Palmitic acid-treated astrocytes induce BACE1 upregulation and accumulation of C-terminal fragment of APP in primary cortical neurons.

High-fat diet is a significant risk factor for the development of Alzheimer's disease (AD). In addition, the AD brain is characterized by elevated levels of fatty acids as compared to that of healthy controls. Despite this, it is unclear how elevated levels of fatty acids are related to the pathogenesis of AD. The present study examines the role of saturated fatty acid, palmitic acid (PA), in causing BACE1 upregulation and consequent amyloidogenic processing of beta-amyloid precursor protein (APP), one of the main characteristic signatures of AD pathology.

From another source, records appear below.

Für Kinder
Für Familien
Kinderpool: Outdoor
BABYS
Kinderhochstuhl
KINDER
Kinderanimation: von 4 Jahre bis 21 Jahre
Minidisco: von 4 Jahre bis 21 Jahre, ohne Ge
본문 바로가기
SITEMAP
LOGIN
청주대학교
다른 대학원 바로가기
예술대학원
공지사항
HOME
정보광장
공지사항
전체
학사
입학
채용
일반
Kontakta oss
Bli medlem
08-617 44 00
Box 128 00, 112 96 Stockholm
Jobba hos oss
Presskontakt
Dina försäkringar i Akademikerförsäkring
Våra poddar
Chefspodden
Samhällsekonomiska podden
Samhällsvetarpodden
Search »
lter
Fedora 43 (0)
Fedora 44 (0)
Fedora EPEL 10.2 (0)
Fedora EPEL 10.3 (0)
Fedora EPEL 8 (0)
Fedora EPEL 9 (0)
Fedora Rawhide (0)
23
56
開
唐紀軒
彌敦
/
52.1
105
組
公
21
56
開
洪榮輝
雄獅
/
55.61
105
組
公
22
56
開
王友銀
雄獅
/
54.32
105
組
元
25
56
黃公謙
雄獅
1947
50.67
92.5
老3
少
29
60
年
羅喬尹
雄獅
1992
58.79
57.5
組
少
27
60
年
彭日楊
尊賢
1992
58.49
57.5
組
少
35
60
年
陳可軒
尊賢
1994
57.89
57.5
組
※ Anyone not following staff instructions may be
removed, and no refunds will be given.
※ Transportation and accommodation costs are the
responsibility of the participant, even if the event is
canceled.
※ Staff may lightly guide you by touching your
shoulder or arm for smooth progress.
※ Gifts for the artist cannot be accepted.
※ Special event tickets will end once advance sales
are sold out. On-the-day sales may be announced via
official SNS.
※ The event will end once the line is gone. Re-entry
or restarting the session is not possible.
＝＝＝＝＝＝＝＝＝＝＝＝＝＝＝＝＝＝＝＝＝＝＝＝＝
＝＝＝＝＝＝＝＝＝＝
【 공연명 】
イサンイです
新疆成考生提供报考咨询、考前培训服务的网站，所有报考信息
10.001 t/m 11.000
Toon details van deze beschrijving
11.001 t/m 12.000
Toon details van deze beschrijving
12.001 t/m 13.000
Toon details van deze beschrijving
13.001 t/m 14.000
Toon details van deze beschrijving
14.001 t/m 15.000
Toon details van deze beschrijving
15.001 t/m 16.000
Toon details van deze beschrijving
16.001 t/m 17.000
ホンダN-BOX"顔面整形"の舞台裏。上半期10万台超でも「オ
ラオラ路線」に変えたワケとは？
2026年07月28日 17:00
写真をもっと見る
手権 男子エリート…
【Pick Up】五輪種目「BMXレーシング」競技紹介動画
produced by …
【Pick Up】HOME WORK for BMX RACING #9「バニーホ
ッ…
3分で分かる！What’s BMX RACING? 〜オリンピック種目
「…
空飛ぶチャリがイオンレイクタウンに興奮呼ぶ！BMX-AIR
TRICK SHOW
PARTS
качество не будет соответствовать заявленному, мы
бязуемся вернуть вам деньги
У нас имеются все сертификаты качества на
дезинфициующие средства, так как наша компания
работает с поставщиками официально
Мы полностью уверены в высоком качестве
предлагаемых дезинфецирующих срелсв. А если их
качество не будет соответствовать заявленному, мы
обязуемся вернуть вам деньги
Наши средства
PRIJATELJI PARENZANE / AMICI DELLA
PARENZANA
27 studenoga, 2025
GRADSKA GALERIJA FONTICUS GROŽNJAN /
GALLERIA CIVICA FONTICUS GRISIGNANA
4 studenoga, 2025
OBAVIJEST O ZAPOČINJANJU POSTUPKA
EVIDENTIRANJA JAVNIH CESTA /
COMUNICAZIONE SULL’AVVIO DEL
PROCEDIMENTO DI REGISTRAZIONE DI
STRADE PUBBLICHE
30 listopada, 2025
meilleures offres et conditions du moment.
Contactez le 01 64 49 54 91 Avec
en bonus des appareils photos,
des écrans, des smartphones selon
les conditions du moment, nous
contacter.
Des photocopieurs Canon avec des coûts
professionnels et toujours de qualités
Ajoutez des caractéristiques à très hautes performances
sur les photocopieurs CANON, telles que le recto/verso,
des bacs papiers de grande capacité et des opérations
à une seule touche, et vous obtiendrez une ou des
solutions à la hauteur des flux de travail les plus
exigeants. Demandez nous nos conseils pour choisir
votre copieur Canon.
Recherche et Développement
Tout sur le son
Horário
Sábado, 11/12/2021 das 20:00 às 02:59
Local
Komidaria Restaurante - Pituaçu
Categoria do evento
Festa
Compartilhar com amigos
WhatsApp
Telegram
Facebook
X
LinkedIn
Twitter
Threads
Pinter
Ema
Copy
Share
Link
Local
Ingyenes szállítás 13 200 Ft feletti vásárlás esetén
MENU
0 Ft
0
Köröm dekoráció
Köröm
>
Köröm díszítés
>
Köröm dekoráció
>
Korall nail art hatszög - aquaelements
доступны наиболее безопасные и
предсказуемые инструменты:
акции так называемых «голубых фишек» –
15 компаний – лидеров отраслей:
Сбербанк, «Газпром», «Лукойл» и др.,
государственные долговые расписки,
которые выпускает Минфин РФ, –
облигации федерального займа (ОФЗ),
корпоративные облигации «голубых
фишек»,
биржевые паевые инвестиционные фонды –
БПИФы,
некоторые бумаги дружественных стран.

Here, primary rat cortical neurons and astrocytes were treated with pathological concentration of PA. There was no change in the BACE1 levels in the rat cortical neurons treated directly with PA as compared to controls. The conditioned medium from PA-treated astrocytes, however, caused BACE1 upregulation in the cortical neurons. Moreover, there was a consequent increase in the cleavage of APP leading to the accumulation of the C-terminal fragment of APP (C99) in the cortical neurons. Co-treatment of neurons with 1,3-dimethyl urea (DMU), an antioxidant, decreased PA-induced upregulation in the levels of BACE1 and C99. The present results establish an important role of saturated fatty acids in AD-associated amyloidogenesis through astroglia-mediated oxidative stress.